The deaths of the Balibo five as they have come to be known, were tragic, horrible, and, according to the authors, probably preventable. They conclude that the intelligence elite in Australia knew that Indonesian forces planned to murder the journalists up to twelve hours beforehand, but that senior Defence Signals Directorate (DSD) bureaucrats withheld the information (117-118). For the intelligence elite to have alerted politicians that the five journalists faced imminent death, which inevitably would have put in train attempts to save them, was to expose the extent to which Indonesian communications had been monitored and, more importantly, successfully decoded, by Australian intelligence (118). Even after revealing their deaths to Bill Morrison (Minister of Defence) some ten hours after the fact, Sir Arthur Tange, secretary of the Defence department, insisted that the government not alert the next of kin (120).

Many of the chiefs in the last days of their careers at the Australian DSD when East Timor became a major intelligence and diplomatic concern, trained during the Second World War. It was then that they learned the ‘tough minded approach…when cities, convoys, warships and army divisions were sacrificed to protect their code-breaking achievements…’ (148). The DSD was part of a yet broader intelligence community in which access to and control of information (in an intelligence agency, information, rather than knowledge, is power) defined lines of conflict and cooperation. Ball and McDonald reveal differences in values between older and younger intelligence operatives, and a near mutiny at the Joint Intelligence Organisation (an agency that provided the Department of Defence and the service chiefs with intelligence drawn from a variety of civilian and military sources) over the handling of the events at Balibo (149).

One cannot help but be struck by the naivete of the journalists. Of them, only one, Cunningham, had any experience of combat. As Ball and McDonald suggest, perhaps they thought that their nationalities bought them immunity from danger (43). Shackleton also seems to have become more intimately involved in Fretilin affairs than one might expect of a journalist (40-42) albeit with honourable motives. But references to and images of them sitting around in Balibo drinking beer and wine whilst waiting for the inevitable Indonesian invasion are chilling. The Suharto regime orchestrated the extra- judicial murder of in excess of 500,000 Indonesians in its climb to power and north east of the island of Timor, Irian Jaya’s indigenous peoples were being subjected to ongoing intimidation and violence. Were they unaware of the ruthlessness of the regime? Did they believe that their fair skins and quest for a career advancing journalistic scoop would protect them from harm?

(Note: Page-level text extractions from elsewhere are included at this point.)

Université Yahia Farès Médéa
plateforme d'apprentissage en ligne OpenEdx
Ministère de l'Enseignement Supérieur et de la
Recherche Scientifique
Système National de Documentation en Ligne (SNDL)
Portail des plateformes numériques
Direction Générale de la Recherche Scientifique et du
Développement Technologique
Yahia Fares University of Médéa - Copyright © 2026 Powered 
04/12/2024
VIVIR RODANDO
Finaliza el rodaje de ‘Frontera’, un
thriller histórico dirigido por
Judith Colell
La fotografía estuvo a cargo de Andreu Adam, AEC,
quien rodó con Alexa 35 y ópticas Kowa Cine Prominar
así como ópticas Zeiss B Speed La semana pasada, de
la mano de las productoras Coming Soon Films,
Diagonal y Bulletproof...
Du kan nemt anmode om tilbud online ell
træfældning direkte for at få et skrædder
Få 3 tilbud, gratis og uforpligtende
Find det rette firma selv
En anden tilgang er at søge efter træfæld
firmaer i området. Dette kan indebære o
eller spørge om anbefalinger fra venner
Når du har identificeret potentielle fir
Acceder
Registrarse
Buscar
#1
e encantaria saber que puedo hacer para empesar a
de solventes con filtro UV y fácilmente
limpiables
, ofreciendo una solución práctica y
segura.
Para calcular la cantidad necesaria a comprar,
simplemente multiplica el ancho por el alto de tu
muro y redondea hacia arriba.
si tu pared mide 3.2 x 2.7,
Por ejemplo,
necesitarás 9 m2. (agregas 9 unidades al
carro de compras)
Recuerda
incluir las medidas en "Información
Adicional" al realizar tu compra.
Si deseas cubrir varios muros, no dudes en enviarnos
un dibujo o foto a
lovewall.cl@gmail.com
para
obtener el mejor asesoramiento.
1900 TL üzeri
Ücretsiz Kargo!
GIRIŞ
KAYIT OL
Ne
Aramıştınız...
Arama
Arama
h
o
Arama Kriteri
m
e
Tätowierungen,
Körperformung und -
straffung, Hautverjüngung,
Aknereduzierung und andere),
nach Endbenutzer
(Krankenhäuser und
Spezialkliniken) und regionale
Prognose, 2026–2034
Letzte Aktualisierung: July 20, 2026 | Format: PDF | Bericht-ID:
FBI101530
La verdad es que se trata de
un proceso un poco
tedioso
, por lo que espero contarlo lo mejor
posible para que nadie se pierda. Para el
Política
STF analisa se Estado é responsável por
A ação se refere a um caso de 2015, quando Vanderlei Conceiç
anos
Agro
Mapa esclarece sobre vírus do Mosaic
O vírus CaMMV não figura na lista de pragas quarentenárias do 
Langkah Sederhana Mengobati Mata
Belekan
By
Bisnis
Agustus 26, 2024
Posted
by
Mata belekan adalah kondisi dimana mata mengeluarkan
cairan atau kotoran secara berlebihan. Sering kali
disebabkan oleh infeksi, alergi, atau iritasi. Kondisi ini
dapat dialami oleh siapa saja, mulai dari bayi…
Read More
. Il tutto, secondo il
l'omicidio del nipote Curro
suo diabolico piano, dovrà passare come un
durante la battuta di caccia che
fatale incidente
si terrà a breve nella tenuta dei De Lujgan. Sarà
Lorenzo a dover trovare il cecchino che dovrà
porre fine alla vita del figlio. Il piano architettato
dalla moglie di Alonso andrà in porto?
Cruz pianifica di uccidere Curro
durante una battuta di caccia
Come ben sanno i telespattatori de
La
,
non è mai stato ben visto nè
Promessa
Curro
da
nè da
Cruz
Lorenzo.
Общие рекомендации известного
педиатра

Over the years since the invasion of East Timor, key figures have died, individual memories of events have diverged, and important documents have disappeared. The book provides a disturbing account of foreign policy duplicity, callous intelligence decisions and the instinctive maintenance of a governmental culture of obfuscation. With the publication of this book, ordinary Australians, East Timorese and Indonesians now know as much about the events at Balibo in October 1975 as is possible while influential Australian figures associated with the events of 1975 continue to defend the indefensible and argue against full public disclosure of official records.
Simon Philpott is Coordinator of Asian Studies at the University of Tasmania. He has a Ph D in Political Science and International Relations from the ANU and is the author of the recently released,Rethinking Indonesia: Postcolonial Theory, Authoritarianism and Identity (Macmillan).

Death in Balibo, Lies in Canberra, by Desmond Ball and Hamish McDonald was published by Allen & Unwin in 2000.